Recorded data
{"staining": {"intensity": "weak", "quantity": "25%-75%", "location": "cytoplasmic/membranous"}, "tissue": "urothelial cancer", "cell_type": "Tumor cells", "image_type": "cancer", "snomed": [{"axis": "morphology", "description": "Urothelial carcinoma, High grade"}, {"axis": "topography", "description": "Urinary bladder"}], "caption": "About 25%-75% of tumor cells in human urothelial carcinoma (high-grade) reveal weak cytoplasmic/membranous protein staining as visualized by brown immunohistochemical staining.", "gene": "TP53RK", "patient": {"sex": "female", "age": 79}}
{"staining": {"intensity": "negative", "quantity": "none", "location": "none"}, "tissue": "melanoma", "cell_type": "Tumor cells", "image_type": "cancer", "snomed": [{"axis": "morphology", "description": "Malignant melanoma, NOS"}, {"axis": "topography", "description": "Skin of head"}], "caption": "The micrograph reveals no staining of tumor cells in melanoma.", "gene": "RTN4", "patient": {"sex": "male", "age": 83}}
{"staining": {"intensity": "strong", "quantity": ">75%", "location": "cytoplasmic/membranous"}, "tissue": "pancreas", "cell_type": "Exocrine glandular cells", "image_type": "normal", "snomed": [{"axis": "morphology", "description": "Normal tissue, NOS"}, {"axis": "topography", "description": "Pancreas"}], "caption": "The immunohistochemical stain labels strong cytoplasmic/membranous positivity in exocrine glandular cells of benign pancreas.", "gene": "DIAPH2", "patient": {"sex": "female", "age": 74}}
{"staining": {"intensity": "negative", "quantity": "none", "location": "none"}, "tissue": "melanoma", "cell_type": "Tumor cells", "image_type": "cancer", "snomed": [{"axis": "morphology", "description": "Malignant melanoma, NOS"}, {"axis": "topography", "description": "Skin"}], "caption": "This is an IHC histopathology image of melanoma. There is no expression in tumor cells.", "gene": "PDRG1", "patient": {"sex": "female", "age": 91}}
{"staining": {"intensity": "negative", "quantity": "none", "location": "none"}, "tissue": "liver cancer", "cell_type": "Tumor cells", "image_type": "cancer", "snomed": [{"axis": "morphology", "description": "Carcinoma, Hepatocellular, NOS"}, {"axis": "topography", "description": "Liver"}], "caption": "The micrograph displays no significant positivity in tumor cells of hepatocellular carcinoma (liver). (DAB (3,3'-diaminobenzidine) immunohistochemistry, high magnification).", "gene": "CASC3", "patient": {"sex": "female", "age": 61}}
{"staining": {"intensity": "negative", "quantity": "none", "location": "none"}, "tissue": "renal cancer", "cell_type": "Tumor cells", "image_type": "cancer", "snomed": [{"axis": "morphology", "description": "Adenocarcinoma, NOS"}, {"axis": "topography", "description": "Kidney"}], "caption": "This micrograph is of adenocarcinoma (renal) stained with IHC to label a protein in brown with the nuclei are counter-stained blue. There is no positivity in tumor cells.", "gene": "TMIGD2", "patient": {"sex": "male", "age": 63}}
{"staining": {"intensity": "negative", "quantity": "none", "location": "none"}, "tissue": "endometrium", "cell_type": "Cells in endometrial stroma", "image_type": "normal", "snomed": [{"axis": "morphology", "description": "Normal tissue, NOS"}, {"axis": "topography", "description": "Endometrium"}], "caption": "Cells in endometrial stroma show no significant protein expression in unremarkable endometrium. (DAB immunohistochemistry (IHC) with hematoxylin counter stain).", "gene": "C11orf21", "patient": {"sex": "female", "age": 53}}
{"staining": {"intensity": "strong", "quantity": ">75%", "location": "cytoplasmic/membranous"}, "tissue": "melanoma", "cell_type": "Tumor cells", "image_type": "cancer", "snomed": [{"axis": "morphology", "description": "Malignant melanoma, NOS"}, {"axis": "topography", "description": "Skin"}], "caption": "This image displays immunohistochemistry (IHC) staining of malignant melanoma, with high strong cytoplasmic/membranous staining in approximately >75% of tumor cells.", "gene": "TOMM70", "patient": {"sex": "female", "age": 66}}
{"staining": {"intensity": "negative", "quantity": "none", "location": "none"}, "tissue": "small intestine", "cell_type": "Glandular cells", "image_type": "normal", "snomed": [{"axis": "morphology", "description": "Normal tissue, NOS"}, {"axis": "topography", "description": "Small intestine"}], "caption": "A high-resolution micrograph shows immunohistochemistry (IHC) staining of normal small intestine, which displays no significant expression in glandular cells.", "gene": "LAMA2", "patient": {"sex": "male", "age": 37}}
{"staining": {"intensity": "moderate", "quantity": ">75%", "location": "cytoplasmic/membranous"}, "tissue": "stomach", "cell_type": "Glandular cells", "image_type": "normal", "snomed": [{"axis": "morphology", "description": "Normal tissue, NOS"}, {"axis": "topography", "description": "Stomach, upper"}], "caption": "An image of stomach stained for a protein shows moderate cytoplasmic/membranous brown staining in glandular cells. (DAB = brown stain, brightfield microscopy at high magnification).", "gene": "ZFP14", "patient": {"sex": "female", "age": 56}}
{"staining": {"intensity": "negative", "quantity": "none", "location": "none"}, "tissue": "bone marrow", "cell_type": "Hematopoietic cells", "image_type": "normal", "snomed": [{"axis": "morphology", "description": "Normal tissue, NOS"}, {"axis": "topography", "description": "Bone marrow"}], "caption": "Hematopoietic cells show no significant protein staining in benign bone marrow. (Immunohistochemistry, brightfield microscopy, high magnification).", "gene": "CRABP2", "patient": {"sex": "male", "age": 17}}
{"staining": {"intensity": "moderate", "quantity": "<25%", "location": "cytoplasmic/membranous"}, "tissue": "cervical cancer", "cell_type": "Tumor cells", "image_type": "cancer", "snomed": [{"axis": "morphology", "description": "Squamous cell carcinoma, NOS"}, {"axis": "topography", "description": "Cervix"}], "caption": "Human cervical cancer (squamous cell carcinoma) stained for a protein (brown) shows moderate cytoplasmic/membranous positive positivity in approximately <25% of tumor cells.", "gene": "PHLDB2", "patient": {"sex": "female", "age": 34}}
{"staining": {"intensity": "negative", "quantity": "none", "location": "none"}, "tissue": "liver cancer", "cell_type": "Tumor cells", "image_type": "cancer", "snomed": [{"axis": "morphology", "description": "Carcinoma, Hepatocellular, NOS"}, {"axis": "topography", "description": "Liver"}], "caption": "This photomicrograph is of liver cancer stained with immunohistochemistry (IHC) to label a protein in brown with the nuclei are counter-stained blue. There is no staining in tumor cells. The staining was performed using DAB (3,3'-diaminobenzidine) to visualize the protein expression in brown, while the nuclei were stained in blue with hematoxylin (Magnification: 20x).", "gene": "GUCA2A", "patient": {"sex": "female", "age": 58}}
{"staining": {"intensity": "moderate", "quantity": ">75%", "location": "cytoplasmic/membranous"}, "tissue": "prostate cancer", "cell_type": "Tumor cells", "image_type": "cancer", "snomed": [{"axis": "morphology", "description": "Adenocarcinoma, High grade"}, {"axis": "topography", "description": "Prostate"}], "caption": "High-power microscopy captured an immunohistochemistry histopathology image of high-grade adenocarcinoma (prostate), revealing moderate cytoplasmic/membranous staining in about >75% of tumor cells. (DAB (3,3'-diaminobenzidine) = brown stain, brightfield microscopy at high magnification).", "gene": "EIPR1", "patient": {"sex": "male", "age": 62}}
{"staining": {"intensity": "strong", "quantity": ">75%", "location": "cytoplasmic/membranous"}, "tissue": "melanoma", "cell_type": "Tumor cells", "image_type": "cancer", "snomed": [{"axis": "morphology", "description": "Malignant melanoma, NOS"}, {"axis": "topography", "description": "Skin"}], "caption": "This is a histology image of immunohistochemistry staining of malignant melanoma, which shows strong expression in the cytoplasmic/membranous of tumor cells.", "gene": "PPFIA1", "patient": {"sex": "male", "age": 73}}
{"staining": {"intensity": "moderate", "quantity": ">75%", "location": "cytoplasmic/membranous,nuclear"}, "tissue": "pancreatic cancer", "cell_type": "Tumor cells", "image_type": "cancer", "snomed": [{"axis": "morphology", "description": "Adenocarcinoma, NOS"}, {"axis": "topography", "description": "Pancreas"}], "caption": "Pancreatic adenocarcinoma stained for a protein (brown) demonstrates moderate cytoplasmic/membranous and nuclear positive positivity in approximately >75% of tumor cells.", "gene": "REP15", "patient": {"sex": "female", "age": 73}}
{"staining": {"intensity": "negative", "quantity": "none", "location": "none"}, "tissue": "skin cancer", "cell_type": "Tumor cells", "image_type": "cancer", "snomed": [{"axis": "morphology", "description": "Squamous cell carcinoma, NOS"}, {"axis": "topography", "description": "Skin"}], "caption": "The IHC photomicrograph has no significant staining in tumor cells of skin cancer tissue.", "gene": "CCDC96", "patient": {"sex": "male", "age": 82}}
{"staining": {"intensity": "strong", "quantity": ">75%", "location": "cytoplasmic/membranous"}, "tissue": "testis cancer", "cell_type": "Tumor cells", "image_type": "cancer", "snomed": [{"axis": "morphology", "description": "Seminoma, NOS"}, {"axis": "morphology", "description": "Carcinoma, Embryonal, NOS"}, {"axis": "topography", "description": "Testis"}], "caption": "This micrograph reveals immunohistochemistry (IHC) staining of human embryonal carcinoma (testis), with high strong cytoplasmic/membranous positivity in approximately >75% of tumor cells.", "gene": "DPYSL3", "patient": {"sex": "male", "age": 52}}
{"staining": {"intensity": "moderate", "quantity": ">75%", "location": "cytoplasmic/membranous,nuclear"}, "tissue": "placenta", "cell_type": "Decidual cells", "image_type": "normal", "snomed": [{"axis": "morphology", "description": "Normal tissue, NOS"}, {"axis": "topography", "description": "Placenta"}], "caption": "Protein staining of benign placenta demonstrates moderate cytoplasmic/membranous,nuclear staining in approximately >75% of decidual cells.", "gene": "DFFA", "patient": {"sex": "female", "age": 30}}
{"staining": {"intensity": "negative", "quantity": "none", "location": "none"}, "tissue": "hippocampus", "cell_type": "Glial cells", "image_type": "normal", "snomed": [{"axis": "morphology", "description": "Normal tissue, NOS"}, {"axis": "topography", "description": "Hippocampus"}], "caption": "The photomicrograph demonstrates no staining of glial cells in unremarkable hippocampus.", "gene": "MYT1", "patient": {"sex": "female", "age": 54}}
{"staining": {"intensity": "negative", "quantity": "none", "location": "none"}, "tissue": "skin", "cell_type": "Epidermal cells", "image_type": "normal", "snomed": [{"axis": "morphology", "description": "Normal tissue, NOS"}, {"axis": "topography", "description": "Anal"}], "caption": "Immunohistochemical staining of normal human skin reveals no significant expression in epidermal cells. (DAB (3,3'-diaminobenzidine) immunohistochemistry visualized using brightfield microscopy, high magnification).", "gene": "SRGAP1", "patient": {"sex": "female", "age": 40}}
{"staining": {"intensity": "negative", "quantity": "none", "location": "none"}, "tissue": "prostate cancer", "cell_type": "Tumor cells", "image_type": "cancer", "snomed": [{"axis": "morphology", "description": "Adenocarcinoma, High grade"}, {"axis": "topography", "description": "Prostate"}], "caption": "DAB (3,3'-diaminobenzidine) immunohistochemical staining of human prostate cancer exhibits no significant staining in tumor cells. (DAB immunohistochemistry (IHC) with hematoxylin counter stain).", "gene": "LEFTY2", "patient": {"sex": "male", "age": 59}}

Task statement
Return only the lines between the one holding "micrograph displays no" and the one holding "is of adenocarcinoma", inclusive, exactly as they appear above.

Task output
{"staining": {"intensity": "negative", "quantity": "none", "location": "none"}, "tissue": "liver cancer", "cell_type": "Tumor cells", "image_type": "cancer", "snomed": [{"axis": "morphology", "description": "Carcinoma, Hepatocellular, NOS"}, {"axis": "topography", "description": "Liver"}], "caption": "The micrograph displays no significant positivity in tumor cells of hepatocellular carcinoma (liver). (DAB (3,3'-diaminobenzidine) immunohistochemistry, high magnification).", "gene": "CASC3", "patient": {"sex": "female", "age": 61}}
{"staining": {"intensity": "negative", "quantity": "none", "location": "none"}, "tissue": "renal cancer", "cell_type": "Tumor cells", "image_type": "cancer", "snomed": [{"axis": "morphology", "description": "Adenocarcinoma, NOS"}, {"axis": "topography", "description": "Kidney"}], "caption": "This micrograph is of adenocarcinoma (renal) stained with IHC to label a protein in brown with the nuclei are counter-stained blue. There is no positivity in tumor cells.", "gene": "TMIGD2", "patient": {"sex": "male", "age": 63}}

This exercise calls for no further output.